Moreover, the Equality Act specifically rejects the use of the Religious Freedom Restoration Act (RFRA) as a defense or claim to any discrimination claim in respect of any statute covered by the Act. Nor may the RFRA “provide a basis for challenging the application or enforcement of a covered title.”
Not surprisingly, the debate in Congress over that section in particular, and religious liberty generally, was contentious. Indeed, that debate may foreshadow the challenging relationship to come between proponents of the Bill and defenders of the Free Exercise Clause. While opposing the Bill, Rep. Greg Steube, R-Fla., read passages from the Old Testament and warned that “whenever a nation’s laws no longer reflect the standards of God, that nation is in rebellion against him and will inevitably bear the consequences.”
On the other hand, Rep. Al Green, D-Texas, who is Black,viewed religious principles as a cover to continue discrimination, asserting during the debate:
You used God to enslave my foreparents. You used God to segregate me in schools. You used God to put me in the back of the bus… This is not about God. This is about men who choose to discriminate against other people because they have the power to do so.
The problem, of course, is how to reconcile (in Justice Kennedy’s words) “the rights and dignity of gay persons …who face discrimination when they seek goods or services” with the free exercise rights of those who believe their religion prohibits them from providing those services because to do so would constitute an endorsement of institutions like gay marriage.
Unfortunately, the Supreme Court failed to clearly identify a way to balance those two interests in Masterpiece Cake Shop, when it decided the case on the basis that the Colorado Human Rights Commission, in adjudicating the baker’s claim, had expressed hostility to religion in a manner inconsistent with the Free Exercise Clause. However, Justice Kennedy did suggest that permitting too many exceptions to the provision of services on the grounds of free exercise would result “in a community-wide stigma inconsistent with the history and dynamics of civil rights laws that ensure equal access to goods, services, and public accommodations.” He also noted that not all goods or services involve a form of personal expression (speech) and that
if a baker refused to design a special cake with words or images celebrating the marriage—for instance, a cake showing words with religious meaning—that might be different from a refusal to sell any cake at all.
In deciding cases going forward, the Court may well have to determine whether discrimination against the LGBTQ+ community “violates deeply and widely accepted views of elementary justice” in the same way that racial discrimination does. In Bob Jones v.

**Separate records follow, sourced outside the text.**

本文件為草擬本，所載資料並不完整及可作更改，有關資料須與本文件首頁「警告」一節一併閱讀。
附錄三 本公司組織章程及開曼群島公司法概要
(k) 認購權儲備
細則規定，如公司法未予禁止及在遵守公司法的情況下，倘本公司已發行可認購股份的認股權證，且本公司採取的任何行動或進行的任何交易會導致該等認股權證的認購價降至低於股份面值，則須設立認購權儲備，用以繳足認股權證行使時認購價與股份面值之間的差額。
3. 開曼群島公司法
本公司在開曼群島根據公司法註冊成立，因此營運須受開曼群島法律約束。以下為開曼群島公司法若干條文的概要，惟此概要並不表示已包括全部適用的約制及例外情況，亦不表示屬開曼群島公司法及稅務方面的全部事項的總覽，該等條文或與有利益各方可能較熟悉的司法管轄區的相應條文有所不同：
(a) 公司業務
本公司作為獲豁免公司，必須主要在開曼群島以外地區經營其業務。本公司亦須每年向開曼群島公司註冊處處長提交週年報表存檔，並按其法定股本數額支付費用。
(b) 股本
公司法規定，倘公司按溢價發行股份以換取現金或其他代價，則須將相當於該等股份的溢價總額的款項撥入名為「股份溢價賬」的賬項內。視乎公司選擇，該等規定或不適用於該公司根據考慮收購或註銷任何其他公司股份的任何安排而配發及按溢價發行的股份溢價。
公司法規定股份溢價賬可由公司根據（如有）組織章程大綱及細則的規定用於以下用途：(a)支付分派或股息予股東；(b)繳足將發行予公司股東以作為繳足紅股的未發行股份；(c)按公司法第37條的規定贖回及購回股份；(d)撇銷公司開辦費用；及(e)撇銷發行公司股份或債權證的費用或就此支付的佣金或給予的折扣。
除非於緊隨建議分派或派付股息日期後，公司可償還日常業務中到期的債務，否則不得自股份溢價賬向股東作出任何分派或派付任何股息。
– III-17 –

United States, the Court upheld the IRS’ decision to deny the university a tax benefit because its prohibition on interracial dating was contrary to public policy and the government had an interest in denying public support to racial discrimination in education.
Proponents of religious liberty may argue that comparisons to Bob Jones are a false equivalency. After all, many mainstream religions take the position that gay marriage, for example, is contrary to their religious precepts. In contrast, few religions endorse or tolerate racial discrimination. But the principle from the case seems clear: if a discriminatory practice becomes sufficiently abhorrent to society so as to contravene public policy, the Court cannot protect it under the Free Exercise Clause unless someone is being compelled to “speak” in a manner inconsistent with their religious principles.
It seems the Equality Act basically takes the position that LGBTQ discrimination does meet the standard of violating public policy and contravening deeply and widely accepted views about justice. Numbers from a recent study on public opinion seem to support that position. The Public Religion Research Institute’s survey suggests that 83% of the 40,0000 Americans surveyed, favor laws that would protect LGBTQ+ people from discrimination in work, housing, and public accommodation. A lower, but still significant number, 65%, oppose allowing a small business owner to refuse to provide products or services to LGBTQ people if doing so violates the business owner’s religious beliefs.
The Court has yet to rule in the matter of Fulton v. City of Philadelphia, a case in which the Supreme Court is being called on to decide inter alia, whether, by cutting off referrals for foster care to Catholic Social Services (CSS) because of their religious-based opposition to placing foster children with same-sex couples, the City of Philadelphia violated the Free Exercise Clause. Given the fact that CSS would have been compelled to “speak” against its religious convictions by placing children in same-sex homes, the tenor of the justices’ questions, the current conservative majority on the Court, as well as other recent favorable decisions on religious liberty, such as Roman Catholic Diocese v. Cuomo, it seems likely that the Court will rule in favor of CSS.
However, even if the Court does rule in favor of CSS, that will not end the debate over LGBTQ equality in respect of the provision of goods and services, especially if the Equality Act is enacted into law. The Court seems increasingly out of step with the opinions of the American public in upholding Free Exercise claims against the rights of LGBTQ individuals. Will there come a point at which discrimination against the LGBTQ community is widely regarded as similarly odious as discrimination on racial grounds, and if so, what will the Court do then?
Current trends and the House passage of the Equality Act suggest that time is coming soon, if it is not already here, and while recent Court appointees are young and reliably conservative, who knows what a future Court may look like? The Court laid the groundwork for racial equality in Brown v. Board of Education and 24 years later rejected Bob Jones University’s claim of religious liberty to protect its discriminatory racial policies. Similarly, the foundation for LGBTQ equality was laid in Obergefell and will be cemented by the Equality Act, if it passes the Senate. It is unlikely that it will take another quarter of a century for the Court to uphold LGBTQ equality rights over the religious liberties of those who would deny services or goods to LGBTQ individuals “because…of sex.”
[1] Note that Biden used the term “LGBTQ+” in his campaign commitment, but the Equality Act uses the term “LGBTQ.”